● DATA FOR ANALYSIS
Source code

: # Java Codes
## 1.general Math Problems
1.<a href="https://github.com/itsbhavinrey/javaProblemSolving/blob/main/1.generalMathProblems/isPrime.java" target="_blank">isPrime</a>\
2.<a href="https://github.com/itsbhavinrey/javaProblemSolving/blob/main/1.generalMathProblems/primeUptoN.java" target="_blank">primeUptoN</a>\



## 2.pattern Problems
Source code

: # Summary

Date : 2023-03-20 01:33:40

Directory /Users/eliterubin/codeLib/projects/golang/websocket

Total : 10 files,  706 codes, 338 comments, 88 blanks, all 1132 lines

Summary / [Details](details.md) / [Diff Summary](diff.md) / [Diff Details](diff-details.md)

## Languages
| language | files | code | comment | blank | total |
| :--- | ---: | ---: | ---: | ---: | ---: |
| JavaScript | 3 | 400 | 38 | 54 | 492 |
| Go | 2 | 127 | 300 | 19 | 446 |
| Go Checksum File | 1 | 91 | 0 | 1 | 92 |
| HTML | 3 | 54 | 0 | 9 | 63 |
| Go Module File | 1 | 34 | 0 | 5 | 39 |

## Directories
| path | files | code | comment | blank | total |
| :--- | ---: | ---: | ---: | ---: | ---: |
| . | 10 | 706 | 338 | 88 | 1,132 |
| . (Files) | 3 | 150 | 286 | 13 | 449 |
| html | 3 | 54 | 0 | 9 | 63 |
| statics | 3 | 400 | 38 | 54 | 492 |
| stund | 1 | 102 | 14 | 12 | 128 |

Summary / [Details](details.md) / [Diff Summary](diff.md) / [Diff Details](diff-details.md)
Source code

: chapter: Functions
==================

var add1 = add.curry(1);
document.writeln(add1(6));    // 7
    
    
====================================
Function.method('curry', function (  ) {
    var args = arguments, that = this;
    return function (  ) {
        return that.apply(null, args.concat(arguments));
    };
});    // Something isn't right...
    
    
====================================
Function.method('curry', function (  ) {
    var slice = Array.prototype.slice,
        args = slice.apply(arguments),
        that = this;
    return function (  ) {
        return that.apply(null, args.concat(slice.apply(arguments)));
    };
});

● WORK TO COMPLETE
Each entry above is to be transcribed word for word.

● EXERCISE RESPONSE
Source code

: # Java Codes
## 1.general Math Problems
1.<a href="https://github.com/itsbhavinrey/javaProblemSolving/blob/main/1.generalMathProblems/isPrime.java" target="_blank">isPrime</a>\
2.<a href="https://github.com/itsbhavinrey/javaProblemSolving/blob/main/1.generalMathProblems/primeUptoN.java" target="_blank">primeUptoN</a>\



## 2.pattern Problems
Source code

: # Summary

Date : 2023-03-20 01:33:40

Directory /Users/eliterubin/codeLib/projects/golang/websocket

Total : 10 files,  706 codes, 338 comments, 88 blanks, all 1132 lines

Summary / [Details](details.md) / [Diff Summary](diff.md) / [Diff Details](diff-details.md)

## Languages
| language | files | code | comment | blank | total |
| :--- | ---: | ---: | ---: | ---: | ---: |
| JavaScript | 3 | 400 | 38 | 54 | 492 |
| Go | 2 | 127 | 300 | 19 | 446 |
| Go Checksum File | 1 | 91 | 0 | 1 | 92 |
| HTML | 3 | 54 | 0 | 9 | 63 |
| Go Module File | 1 | 34 | 0 | 5 | 39 |

## Directories
| path | files | code | comment | blank | total |
| :--- | ---: | ---: | ---: | ---: | ---: |
| . | 10 | 706 | 338 | 88 | 1,132 |
| . (Files) | 3 | 150 | 286 | 13 | 449 |
| html | 3 | 54 | 0 | 9 | 63 |
| statics | 3 | 400 | 38 | 54 | 492 |
| stund | 1 | 102 | 14 | 12 | 128 |

Summary / [Details](details.md) / [Diff Summary](diff.md) / [Diff Details](diff-details.md)
Source code

: chapter: Functions
==================

var add1 = add.curry(1);
document.writeln(add1(6));    // 7
    
    
====================================
Function.method('curry', function (  ) {
    var args = arguments, that = this;
    return function (  ) {
        return that.apply(null, args.concat(arguments));
    };
});    // Something isn't right...
    
    
====================================
Function.method('curry', function (  ) {
    var slice = Array.prototype.slice,
        args = slice.apply(arguments),
        that = this;
    return function (  ) {
        return that.apply(null, args.concat(slice.apply(arguments)));
    };
});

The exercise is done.